UPDATE: Teva 4Q Net Drops 34% On Acquisition Costs; Sales Up 28%
February 15 2012 - 10:41AM
Dow Jones News
Teva Pharmaceutical Industries Ltd.'s (TEVA) fourth-quarter
profit declined 34%, as higher acquisition-related costs more than
offset a revenue increase fueled by last year's purchase of
Cephalon Inc.
The world's biggest manufacturer of generic drugs increased its
quarterly dividend by 25%, to an equivalent of 26.8 cents per share
at Tuesday's exchange rates. This continues Teva's stepped-up
efforts to return cash to shareholders, including a recently
authorized $3 billion share repurchase program.
The Israeli-based company, which is undergoing a leadership
transition, said 2011 was a challenging year in which its U.S.
generics business came under pressure. But Teva said it ended the
year on the upswing, and the company recently predicted its
earnings and sales would rise in 2012, aided by the introduction of
new generic drugs that could help its U.S. business recover.

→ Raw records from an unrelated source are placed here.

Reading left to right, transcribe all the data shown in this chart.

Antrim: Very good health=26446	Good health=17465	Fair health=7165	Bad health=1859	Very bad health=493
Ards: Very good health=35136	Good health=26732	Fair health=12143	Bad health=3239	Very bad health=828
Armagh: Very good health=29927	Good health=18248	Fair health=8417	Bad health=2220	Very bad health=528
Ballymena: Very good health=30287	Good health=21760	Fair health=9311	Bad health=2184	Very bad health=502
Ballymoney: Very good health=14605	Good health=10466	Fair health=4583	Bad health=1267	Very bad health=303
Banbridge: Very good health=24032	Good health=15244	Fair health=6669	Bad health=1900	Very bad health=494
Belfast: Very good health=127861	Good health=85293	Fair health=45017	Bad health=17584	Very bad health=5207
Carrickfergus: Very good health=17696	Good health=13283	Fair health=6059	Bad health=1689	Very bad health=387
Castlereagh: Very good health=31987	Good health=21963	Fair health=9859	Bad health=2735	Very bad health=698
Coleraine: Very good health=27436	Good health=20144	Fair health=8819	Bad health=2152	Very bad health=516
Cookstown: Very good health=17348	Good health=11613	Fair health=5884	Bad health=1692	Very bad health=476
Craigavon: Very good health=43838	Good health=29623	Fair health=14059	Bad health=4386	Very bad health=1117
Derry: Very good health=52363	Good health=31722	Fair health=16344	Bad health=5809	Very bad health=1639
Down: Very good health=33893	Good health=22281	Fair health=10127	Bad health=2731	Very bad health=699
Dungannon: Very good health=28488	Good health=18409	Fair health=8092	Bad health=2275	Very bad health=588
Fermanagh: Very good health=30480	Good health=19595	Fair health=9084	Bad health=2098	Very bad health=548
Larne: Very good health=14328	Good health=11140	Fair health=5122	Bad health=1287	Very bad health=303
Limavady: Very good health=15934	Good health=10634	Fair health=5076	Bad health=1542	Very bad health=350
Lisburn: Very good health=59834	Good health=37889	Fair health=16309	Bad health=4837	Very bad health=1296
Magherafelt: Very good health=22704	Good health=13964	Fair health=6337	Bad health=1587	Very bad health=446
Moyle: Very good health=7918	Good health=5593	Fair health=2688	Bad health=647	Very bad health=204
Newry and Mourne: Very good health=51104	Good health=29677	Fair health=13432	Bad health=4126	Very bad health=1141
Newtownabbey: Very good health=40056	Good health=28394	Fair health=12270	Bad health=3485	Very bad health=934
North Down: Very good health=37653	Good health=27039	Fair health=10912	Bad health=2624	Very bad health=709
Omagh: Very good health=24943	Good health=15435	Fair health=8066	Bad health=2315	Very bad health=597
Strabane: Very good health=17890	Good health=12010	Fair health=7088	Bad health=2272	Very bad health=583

Teva, which has diversified into brand-name and over-the-counter
drugs, expects sales growth for its U.S. generics business to
outpace market growth in 2012, Chief Executive Shlomo Yanai said on
a conference call with analysts. Yanai plans to retire in May and
will be replaced by former Bristol-Myers Squibb Co. (BMY) executive
Jeremy Levin.
J.P. Morgan analyst Chris Schott said in a research note that
Teva's fourth-quarter results showed "a clear uptick on performance
after a difficult year overall."
Teva shares rose 3.1% to $44.87.
For the fourth quarter, Teva reported a profit of $506 million,
or 57 cents a share, compared with $771 million, or 85 cents a
share, a year earlier.
The latest quarter included costs related to acquisitions,
restructuring, legal settlements and other items. Excluding these
items, earnings would have been $1.59 a share, a penny ahead of the
mean estimate of analysts surveyed by Thomson Reuters.

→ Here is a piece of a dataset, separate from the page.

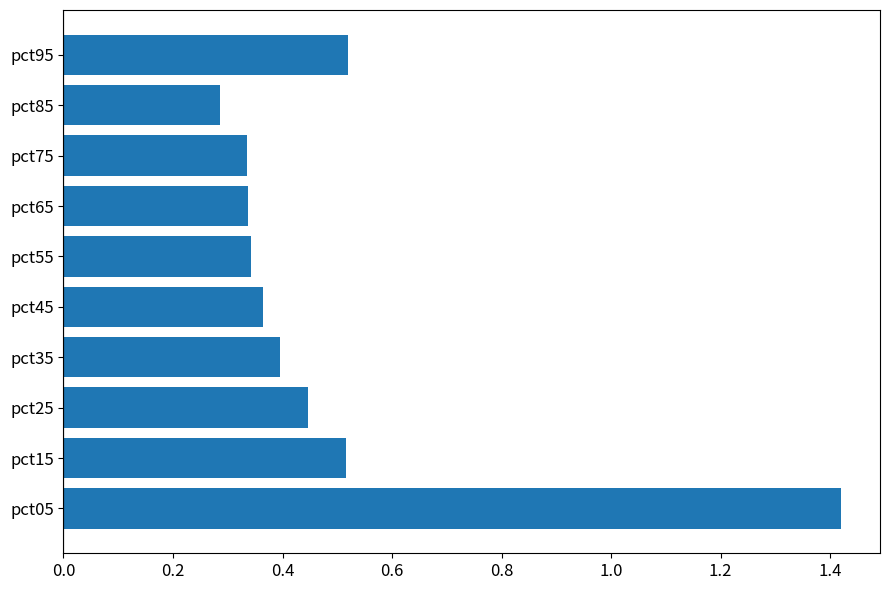

True or false: the data shows 0.9 at pct05.

False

Fourth-quarter sales rose 28% to $5.7 billion, helped by last
year's $6.8 billion acquisition of Cephalon, which expanded Teva's
branded drug business.
U.S. revenue rose 32% to $3 billion, while European revenue rose
13% to $1.5 billion. Revenue in the rest of the world rose 44% to
$1.1 billion.
Generic product revenue rose 12% to $3 billion. U.S. generic
revenue declined 5%. Teva's U.S. generics business suffered last
year because it didn't have as many big product launches as in
2010.
Branded products were up 68% to $2.3 billion. Teva's biggest
drug, the Copaxone treatment for multiple sclerosis, had sales of
$927 million, up 11%.
Teva and other generic-drug makers are capitalizing on a wave of
patent expirations for top-selling drugs. Eli Lilly & Co.'s
(LLY) Zyprexa antipsychotic and Pfizer Inc.'s (PFE) Lipitor
cholesterol-lowering drug recently lost U.S. market exclusivity,
and Merck & Co.'s (MRK) Singulair allergy and asthma drug will
lose protection later this year.
Teva expects one of its biggest generic-drug launches in 2012 to
be a copycat version of Forest Laboratories Inc.'s (FRX) Lexapro
antidepressant.
Teva reaffirmed its forecast of 2012 earnings of $5.48 to $5.68
a share, excluding certain items such as legal settlements.